● WHAT IS NEEDED
Reproduce verbatim the lines of the rows below, from the line containing "genus: Acourtia" through the last line of the rows, inclusive.

— start —

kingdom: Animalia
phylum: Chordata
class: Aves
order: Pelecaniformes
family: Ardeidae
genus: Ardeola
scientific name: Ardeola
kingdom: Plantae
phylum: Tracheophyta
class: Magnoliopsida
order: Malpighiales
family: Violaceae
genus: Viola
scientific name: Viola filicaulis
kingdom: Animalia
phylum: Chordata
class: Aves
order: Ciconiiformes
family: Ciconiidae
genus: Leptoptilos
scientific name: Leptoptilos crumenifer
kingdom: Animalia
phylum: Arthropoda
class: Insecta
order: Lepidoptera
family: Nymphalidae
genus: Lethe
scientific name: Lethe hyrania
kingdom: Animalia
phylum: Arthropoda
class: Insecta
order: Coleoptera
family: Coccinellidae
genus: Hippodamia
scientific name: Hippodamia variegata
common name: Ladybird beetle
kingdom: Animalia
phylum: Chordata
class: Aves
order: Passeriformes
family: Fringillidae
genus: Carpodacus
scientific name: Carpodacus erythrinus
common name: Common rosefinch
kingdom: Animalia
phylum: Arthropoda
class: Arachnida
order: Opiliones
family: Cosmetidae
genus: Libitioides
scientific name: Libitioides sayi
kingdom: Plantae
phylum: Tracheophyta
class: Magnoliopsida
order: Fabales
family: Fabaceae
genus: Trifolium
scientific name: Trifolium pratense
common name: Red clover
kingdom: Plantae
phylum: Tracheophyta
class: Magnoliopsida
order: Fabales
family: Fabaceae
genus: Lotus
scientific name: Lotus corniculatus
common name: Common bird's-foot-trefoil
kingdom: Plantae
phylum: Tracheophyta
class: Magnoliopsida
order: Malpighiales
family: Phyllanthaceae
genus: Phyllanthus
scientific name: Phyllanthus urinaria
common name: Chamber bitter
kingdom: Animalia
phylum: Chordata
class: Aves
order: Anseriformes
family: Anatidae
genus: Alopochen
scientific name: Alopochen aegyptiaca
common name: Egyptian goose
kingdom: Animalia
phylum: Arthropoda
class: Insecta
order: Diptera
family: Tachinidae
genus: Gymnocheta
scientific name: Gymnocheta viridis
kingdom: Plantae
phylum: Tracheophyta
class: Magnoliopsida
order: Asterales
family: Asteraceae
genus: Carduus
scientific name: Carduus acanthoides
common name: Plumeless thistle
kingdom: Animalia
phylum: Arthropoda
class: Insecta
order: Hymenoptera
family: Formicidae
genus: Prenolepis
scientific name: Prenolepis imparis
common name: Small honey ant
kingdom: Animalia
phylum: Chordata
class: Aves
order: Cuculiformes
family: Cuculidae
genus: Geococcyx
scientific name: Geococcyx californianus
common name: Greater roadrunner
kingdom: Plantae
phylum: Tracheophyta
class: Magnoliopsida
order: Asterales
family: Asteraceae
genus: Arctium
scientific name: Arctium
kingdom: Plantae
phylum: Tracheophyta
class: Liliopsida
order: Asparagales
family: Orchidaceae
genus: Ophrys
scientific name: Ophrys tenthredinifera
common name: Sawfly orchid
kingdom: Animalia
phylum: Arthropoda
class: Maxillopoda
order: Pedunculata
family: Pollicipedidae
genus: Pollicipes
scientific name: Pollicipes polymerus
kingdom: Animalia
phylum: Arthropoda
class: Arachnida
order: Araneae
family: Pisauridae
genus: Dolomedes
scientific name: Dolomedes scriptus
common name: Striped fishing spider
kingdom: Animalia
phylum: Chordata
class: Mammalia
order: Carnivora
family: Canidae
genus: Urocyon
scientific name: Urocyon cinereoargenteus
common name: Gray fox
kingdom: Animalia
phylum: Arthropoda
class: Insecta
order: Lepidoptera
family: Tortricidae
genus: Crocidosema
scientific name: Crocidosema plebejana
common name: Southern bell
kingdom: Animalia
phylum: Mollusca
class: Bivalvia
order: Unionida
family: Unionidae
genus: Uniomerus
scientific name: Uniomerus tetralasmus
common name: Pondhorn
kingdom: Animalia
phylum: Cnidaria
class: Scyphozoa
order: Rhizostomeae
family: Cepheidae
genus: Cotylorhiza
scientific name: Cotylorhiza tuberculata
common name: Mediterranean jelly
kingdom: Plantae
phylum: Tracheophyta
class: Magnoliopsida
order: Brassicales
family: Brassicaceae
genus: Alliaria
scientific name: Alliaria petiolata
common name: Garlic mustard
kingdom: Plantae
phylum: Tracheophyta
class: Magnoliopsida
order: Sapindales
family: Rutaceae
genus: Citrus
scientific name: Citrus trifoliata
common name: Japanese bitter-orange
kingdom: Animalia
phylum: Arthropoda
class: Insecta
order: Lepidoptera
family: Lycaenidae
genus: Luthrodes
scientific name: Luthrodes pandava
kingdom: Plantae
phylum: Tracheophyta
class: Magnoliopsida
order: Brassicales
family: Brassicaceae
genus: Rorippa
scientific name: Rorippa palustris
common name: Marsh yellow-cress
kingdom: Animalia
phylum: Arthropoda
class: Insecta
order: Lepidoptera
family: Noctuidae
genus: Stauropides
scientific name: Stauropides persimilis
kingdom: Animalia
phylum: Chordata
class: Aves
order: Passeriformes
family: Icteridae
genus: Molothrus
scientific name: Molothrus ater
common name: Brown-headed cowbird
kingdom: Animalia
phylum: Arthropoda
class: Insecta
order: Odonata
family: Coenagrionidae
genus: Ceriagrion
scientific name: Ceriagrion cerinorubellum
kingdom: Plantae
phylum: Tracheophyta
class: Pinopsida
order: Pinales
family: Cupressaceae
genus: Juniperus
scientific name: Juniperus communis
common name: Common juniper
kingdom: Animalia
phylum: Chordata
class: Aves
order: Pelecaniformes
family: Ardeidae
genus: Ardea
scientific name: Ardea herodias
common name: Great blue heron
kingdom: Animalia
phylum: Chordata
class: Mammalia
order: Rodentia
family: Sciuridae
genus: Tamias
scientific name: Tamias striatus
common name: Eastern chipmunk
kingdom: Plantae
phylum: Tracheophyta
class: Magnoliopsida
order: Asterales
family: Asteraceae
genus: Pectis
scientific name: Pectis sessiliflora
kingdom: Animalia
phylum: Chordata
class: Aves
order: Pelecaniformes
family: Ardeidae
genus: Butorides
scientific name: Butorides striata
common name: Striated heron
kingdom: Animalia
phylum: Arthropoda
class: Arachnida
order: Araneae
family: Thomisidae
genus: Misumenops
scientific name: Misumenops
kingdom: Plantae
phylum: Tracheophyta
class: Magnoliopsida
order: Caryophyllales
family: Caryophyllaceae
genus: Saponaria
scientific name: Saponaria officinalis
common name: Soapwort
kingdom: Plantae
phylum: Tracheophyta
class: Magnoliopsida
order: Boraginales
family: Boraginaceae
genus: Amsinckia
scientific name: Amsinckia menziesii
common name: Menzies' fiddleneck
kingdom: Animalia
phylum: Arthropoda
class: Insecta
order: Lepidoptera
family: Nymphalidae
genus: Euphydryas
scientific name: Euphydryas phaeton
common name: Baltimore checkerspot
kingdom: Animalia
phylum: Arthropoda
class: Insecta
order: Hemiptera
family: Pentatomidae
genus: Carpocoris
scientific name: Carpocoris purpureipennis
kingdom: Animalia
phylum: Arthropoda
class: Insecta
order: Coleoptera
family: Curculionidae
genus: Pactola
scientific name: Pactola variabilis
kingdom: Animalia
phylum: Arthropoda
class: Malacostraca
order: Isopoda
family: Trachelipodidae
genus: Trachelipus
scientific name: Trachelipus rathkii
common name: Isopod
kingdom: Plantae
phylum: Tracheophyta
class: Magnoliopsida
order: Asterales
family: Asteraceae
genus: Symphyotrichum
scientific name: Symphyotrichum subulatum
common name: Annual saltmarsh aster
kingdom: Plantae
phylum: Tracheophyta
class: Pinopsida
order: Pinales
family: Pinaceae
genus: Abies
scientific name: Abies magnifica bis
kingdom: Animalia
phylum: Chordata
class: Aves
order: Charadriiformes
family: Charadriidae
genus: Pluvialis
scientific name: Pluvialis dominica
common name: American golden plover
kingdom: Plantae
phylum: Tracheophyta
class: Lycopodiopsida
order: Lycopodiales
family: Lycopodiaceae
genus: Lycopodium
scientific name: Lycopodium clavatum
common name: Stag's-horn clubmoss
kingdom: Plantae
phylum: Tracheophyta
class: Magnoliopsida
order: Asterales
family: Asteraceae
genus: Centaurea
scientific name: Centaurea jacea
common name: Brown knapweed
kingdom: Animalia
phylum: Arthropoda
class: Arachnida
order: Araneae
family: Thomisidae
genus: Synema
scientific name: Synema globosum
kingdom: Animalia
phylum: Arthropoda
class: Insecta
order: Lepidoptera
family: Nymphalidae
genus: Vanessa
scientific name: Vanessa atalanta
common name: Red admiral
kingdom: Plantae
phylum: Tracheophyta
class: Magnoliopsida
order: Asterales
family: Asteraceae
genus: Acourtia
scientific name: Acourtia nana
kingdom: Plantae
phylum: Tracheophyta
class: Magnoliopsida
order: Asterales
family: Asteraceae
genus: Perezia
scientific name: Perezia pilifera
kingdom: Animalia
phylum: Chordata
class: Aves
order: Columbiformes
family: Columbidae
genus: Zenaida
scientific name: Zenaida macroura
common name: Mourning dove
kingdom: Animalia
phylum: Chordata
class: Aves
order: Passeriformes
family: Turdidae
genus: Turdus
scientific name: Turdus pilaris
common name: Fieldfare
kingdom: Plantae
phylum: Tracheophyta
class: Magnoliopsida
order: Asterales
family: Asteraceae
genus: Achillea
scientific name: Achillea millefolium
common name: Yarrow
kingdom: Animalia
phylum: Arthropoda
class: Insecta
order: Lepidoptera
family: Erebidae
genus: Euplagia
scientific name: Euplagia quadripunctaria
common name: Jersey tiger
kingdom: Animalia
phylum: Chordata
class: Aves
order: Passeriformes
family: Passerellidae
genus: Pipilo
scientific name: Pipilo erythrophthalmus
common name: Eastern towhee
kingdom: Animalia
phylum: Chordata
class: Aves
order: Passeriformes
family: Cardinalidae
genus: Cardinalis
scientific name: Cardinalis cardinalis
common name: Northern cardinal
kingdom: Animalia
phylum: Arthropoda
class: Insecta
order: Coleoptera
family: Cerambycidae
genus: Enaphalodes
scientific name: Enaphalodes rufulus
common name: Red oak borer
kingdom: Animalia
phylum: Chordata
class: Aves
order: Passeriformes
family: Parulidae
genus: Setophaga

— end —

● SOLUTION TO THIS TASK
genus: Acourtia
scientific name: Acourtia nana
kingdom: Plantae
phylum: Tracheophyta
class: Magnoliopsida
order: Asterales
family: Asteraceae
genus: Perezia
scientific name: Perezia pilifera
kingdom: Animalia
phylum: Chordata
class: Aves
order: Columbiformes
family: Columbidae
genus: Zenaida
scientific name: Zenaida macroura
common name: Mourning dove
kingdom: Animalia
phylum: Chordata
class: Aves
order: Passeriformes
family: Turdidae
genus: Turdus
scientific name: Turdus pilaris
common name: Fieldfare
kingdom: Plantae
phylum: Tracheophyta
class: Magnoliopsida
order: Asterales
family: Asteraceae
genus: Achillea
scientific name: Achillea millefolium
common name: Yarrow
kingdom: Animalia
phylum: Arthropoda
class: Insecta
order: Lepidoptera
family: Erebidae
genus: Euplagia
scientific name: Euplagia quadripunctaria
common name: Jersey tiger
kingdom: Animalia
phylum: Chordata
class: Aves
order: Passeriformes
family: Passerellidae
genus: Pipilo
scientific name: Pipilo erythrophthalmus
common name: Eastern towhee
kingdom: Animalia
phylum: Chordata
class: Aves
order: Passeriformes
family: Cardinalidae
genus: Cardinalis
scientific name: Cardinalis cardinalis
common name: Northern cardinal
kingdom: Animalia
phylum: Arthropoda
class: Insecta
order: Coleoptera
family: Cerambycidae
genus: Enaphalodes
scientific name: Enaphalodes rufulus
common name: Red oak borer
kingdom: Animalia
phylum: Chordata
class: Aves
order: Passeriformes
family: Parulidae
genus: Setophaga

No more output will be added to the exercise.